# behavior change between mommy and daddy



## VizslaNewbies (Jun 10, 2011)

greetings everyone! so i posted a similar thread about this subject when our baby-dax was alot younger but i wanted to put it up again with some advice or suggestions to help mommy...

the sum of the 'problem' is that dax seems to have two different personalitties when it comes to the 2 of us. marms always tells me that dax is a little 'devil' when im out of the house and that whenever i come home the little 'devil' becomes a perfect 'angel'... i always thought she was over exagerating, but when i purposely went out of the house and left dax alone with marms, i could here the disaster unfolding...

this also occured during the second week of agility classes when i didnt come along and dax was practically uncontrollable..

what i want to know is, how can marms regain control over dax - especially when im not around?

we have come to conclusion that he has recognized me as being the 'pack' leader for lack of better terminology to choose from ... but i believe that dax can recognize me and marms as both being someone he has to respect ...

ive made suggestion for marms to try, but because im not there to see what happens, my only thought process is that there is no consistency thats followed when im not around or that marms just gives up..

he's a very social dog without any bad behavior aside from the on-going counter-surfing we know we'll always be battling... 

thanks in advance for all the help and suggestions


----------



## hotmischief (Mar 11, 2012)

Perhaps marms needs to take Dax to training classes and learn how to handle Dax. What seems so obvious to you may not be to her. From all you have said I draw the conclusion you trained Dax. I trained both of my dogs and despite me telling x 1000 times my husband that I use the command "Wait" NOT Stay, he uses stay and wonders why the dog doesn't stay. I use the word"Close" to bring my dog to heel, but no he tells them to heel.

It is also the tone of the voice and her use of body language, which is really important. Some times it takes someone like a trainer to point this out. You are probably too close to the situation to teach her. Taking Dax to training would also help them both build a respect for each other.


----------



## Big Rick (Apr 14, 2009)

Remember that dogs are pack animals and follow pack behavior even though there are no other dogs around. You and your wife are Dax's pack and you are the Alpha. When you leave then he perceives himself as the Alpha. He needs to learn that when you leave, the Alpha designation transfers to your wife and not him.

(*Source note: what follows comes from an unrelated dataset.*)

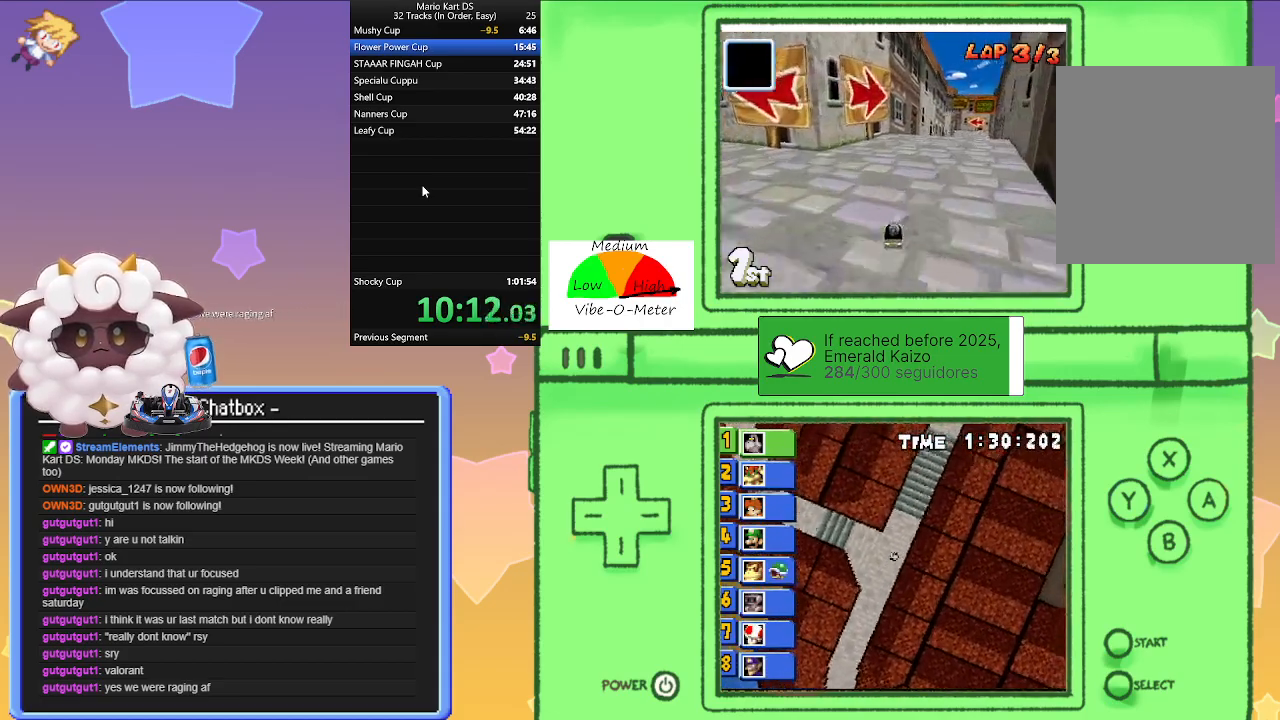
{"buttons": ["A"], "left_stick": "center", "events": [[117, "left_stick", "center"]]}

One thing that has worked for us on a couple of dogs is the "dominance down" technique. When she alone with Dax and he begins to misbehave she puts him down on his side and physically holds him down until he settles down. Continue doing this until he realizes that he does not have free reign when you are not there. This is what mother dogs do to puppies when they misbehave. Dax will learn to submit. Good luck with whatever you decide to do.


----------



## dmak (Jul 25, 2012)

I don't know who feeds Dax, but I would suggest having marms feed him every meal. She also needs to make him work for and earn the meal by performing the tricks he does know. As Big rick stated, she also needs to show her dominance in a loving, tough love manner


----------